There were significant improvements in gastrocnemius tightness, first step pain and worst pain reported. Mean gastrocnemius tightness was 22o at baseline and reduced to 9o at final follow up. First step pain (VAS) reduced from a mean of 6.3 at baseline to 1.9 at final follow up, and worst pain score reduced from a mean of 7.6 to 2.5.

A strong and statistically significant correlation between gastrocnemius tightness and the severity of heel pain was observed (see Figure 1).



The correlation between gastrocnemius tightness and symptom severity does not prove causation. In fact, it’s quite feasible that resolution of pain led to improved range, rather than improved range led to resolution of pain.

There was no blinding in this study design, and the lead author did all range of movement measurements so there is potential for bias. There was also no control group and a high rate of loss to follow up (approximately 20% of the initial cohort).
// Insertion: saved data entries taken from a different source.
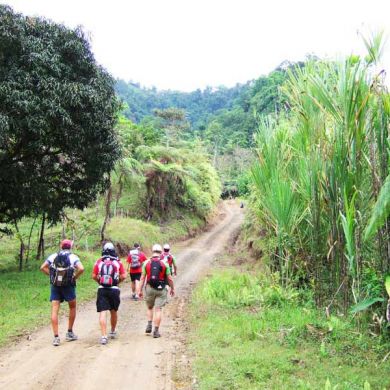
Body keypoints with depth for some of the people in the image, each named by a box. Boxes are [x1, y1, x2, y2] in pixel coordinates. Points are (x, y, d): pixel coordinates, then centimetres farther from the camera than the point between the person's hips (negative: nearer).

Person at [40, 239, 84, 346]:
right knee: (72, 307, 19)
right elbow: (81, 269, -17)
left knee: (54, 310, 1)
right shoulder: (73, 257, -1)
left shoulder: (53, 256, 7)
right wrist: (75, 277, -3)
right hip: (68, 285, -1)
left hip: (55, 285, 2)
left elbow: (43, 267, -1)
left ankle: (56, 337, -3)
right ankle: (69, 333, 21)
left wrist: (52, 275, 5)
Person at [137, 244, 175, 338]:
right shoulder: (164, 263, -4)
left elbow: (142, 278, 1)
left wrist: (139, 290, 7)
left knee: (150, 307, 21)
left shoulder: (146, 263, 0)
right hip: (161, 289, -2)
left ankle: (149, 325, 8)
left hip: (149, 288, 2)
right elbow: (169, 279, 0)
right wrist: (172, 289, 13)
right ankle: (156, 331, 3)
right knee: (158, 309, 2)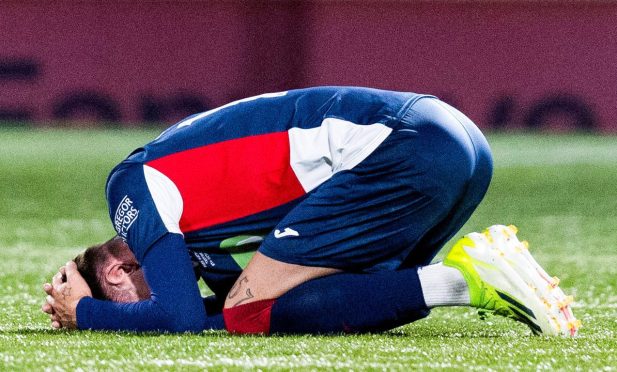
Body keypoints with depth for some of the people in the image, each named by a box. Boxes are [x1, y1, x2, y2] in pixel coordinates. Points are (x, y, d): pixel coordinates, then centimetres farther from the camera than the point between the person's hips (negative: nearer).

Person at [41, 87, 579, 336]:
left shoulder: (133, 187, 3)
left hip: (402, 150, -9)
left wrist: (83, 314, 11)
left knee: (247, 311, -6)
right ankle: (484, 272, 1)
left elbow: (181, 319, -5)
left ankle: (462, 279, -16)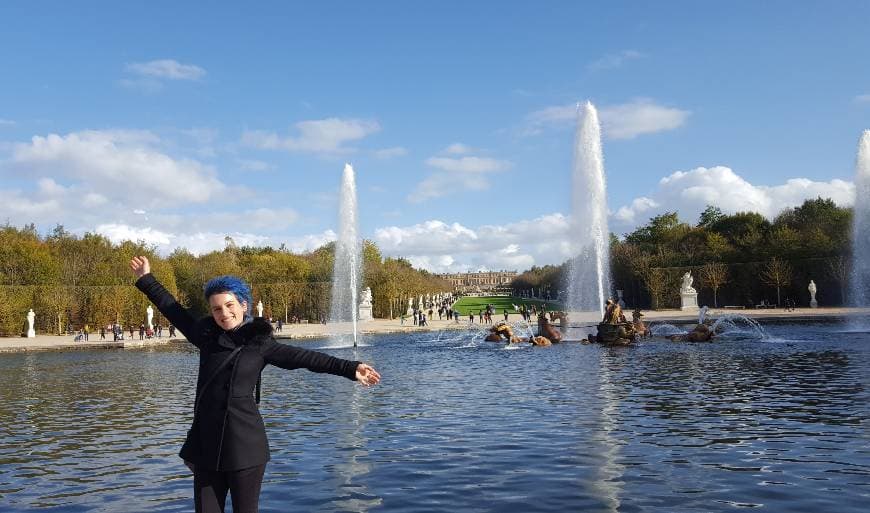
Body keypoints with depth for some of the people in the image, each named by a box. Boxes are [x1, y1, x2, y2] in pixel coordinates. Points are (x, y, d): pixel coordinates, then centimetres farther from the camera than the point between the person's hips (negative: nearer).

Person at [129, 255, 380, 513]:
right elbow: (173, 309, 20)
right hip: (207, 446, 3)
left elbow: (306, 358, -4)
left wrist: (351, 369, -9)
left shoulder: (260, 343, -1)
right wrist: (146, 279, 29)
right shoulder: (207, 336, 7)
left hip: (245, 446, -3)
It appears that the ‘final follow up’ varied depending on when symptoms resolved. It isn’t clear how symptom resolution was defined or at what stage most patients reported it. These limitations raise the possibility that symptoms and range simply improved with time (rather than treatment).


Whether loss of ankle dorsiflexion is a cause of plantar fasciitis or the result of it, it does appear important to restore this range of motion. Dorsiflexion range is thought to be important for foot and ankle function and proprioception, so we can justify addressing it clinically.

Interestingly while this study advocates ‘stretches’, the eccentric protocol used is more of a loading programme and doesn’t employ prolonged static stretches. There is some evidence for stretching programmes in PF (3), but recent research suggested slightly better outcomes with progressive loading (4).

We may expect to see more lasting increasing in range of movement when using an eccentric programme or loading in lengthened positions than with static stretches. We would also be more likely to gain calf strength with this approach which may improve foot and ankle function.

As ever an individualized approach is needed and a combination of progressive loading and stretching may be an option, especially if there is significant loss of dorsiflexion range or stretches prove effective in reducing symptoms. However, we’re far from having all the answers with plantar fasciitis and should be open to other treatment options such as orthoses.


Pearce C, Seow D and Lau B (2020) Correlation Between Gastrocnemius Tightness and Heel Pain Severity in Plantar Fasciitis. Foot & Ankle International, p.107110072095514.


  1. Patel, A. and DiGiovanni, B., 2011. Association Between Plantar Fasciitis and Isolated Contracture of the Gastrocnemius. Foot & Ankle International, 32(1), pp.5-8.
  2. Alfredson, H., Pietilä, T., Jonsson, P. and Lorentzon, R., 1998. Heavy-Load Eccentric Calf Muscle Training For the Treatment of Chronic Achilles Tendinosis. The American Journal of Sports Medicine, 26(3), pp.360-366.
  3. Digiovanni, B., Nawoczenski, D., Malay, D., Graci, P., Williams, T., Wilding, G. and Baumhauer, J., 2006. Plantar Fascia-Specific Stretching Exercise Improves Outcomes in Patients with Chronic Plantar Fasciitis. The Journal of Bone & Joint Surgery, 88(8), pp.1775-1781.
  4. Rathleff, M., Mølgaard, C., Fredberg, U., Kaalund, S., Andersen, K., Jensen, T., Aaskov, S. and Olesen, J., 2014. High-load strength training improves outcome in patients with plantar fasciitis: A randomized controlled trial with 12-month follow-up. Scandinavian Journal of Medicine & Science in Sports, 25(3), pp.e292- e300.